# help: the gears in my 3900 failed



## garobers@yahoo.com (Oct 27, 2013)

Hi everyone, i have a LMS 3900 High Torque mill and the other day i was cutting some steel when the end mill stopped. Most of the time just raze the end-mill and restart the motor...this time the end-mill would not respond. the motor runs but the spindle's shaft leans and the spindle does not move. Any one ever rebuilt one of these? Another question is the new belt drive better than the metal gears? George


----------



## wrmiller (Oct 28, 2013)

I've not rebuild a gear driven head, mine never got to the condition you describe.

But I can say that the 3960 I have now benefits significantly from the belt drive: quieter, smoother, etc..

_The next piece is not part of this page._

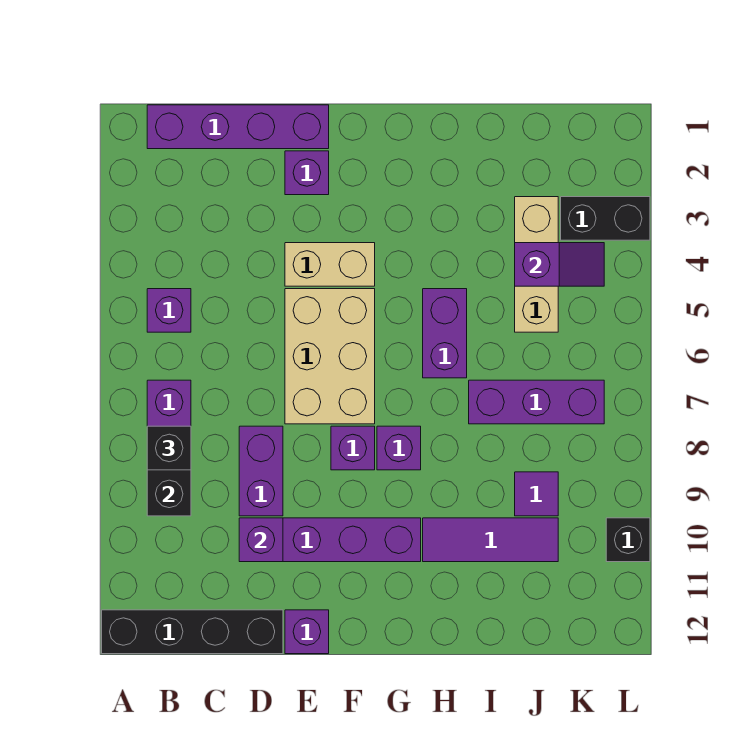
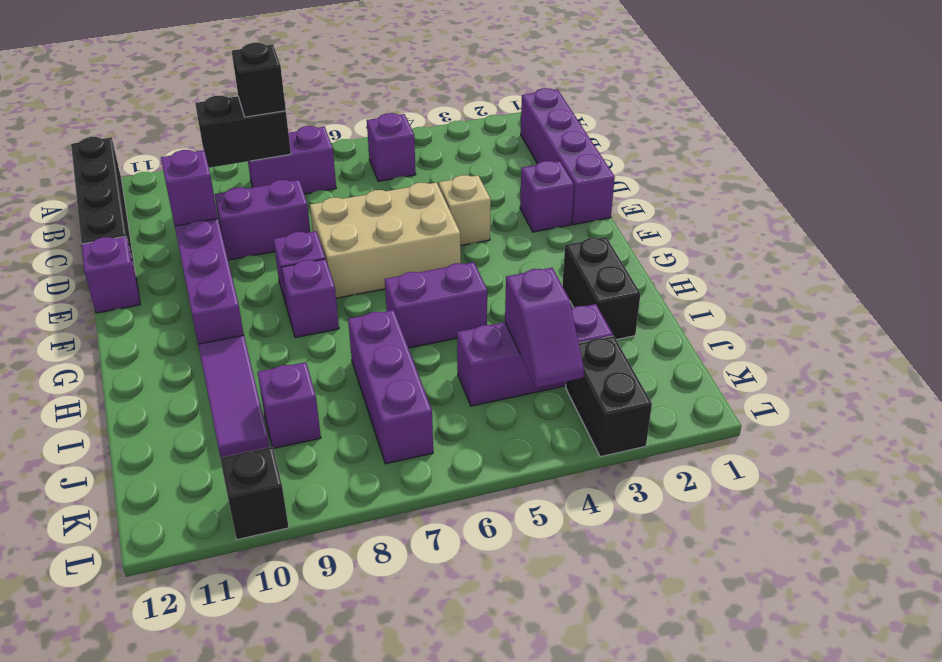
tan 1x2 brick [285,243,375,286] -> tan 1x1 brick [439,175,491,246]
none -> black 1x2 brick [562,237,641,340]
tan 1x3 brick [515,197,558,332] -> purple 1x3 brick [457,304,613,406]
purple 1x1 tile [515,472,558,516] -> purple 1x1 brick [257,362,321,449]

Your head is the gear-driven one with the hi-lo range on the side?

Bill


----------



## pdentrem (Oct 28, 2013)

Is there a shear pin or did the key fail, fall out, set screws back off? Might be that simple.
Pierre


----------



## DMS (Oct 28, 2013)

My 3900 had a belt drive stock. I wasn't aware that they offered a version without. I would recommend pulling the top of the head apart (it's straghtforward to do, just watch the cables on the motor, don't let the motor hang by them) and see what's going on. You might have broken or slipped a belt, could be the motor slipped in it's mounting and the belt is just not engaged anymore.


----------



## garobers@yahoo.com (Oct 29, 2013)

thanks everyone!!

i have not dove into the actual gears yet. I was trying to collect some intel before disassembling the unit. _s the belt drive as good (positive) as the gear drive? i would think that a belt drive would slip.

George_ )


----------



## wrmiller (Oct 30, 2013)

It's a toothed belt. It won't slip.


----------



## garobers@yahoo.com (Dec 15, 2013)

*Re: help: the gears in my 3900 failed and the belt/gear modification pulleys dont fit...never ends*

Hi everyone,
    i purchased one of the new belt/gear modification for my 3900 and none of the pulleys fit the shafts. I am contacting LMS tomorrow. I'll keep everyone informed.  
Thanks
George


----------



## garobers@yahoo.com (Dec 15, 2013)

wrmiller19 said:


> I've not rebuild a gear driven head, mine never got to the condition you describe.
> 
> But I can say that the 3960 I have now benefits significantly from the belt drive: quieter, smoother, etc..
> 
> ...



my 3900 is belt driven (single drive) "metal gear" model.


----------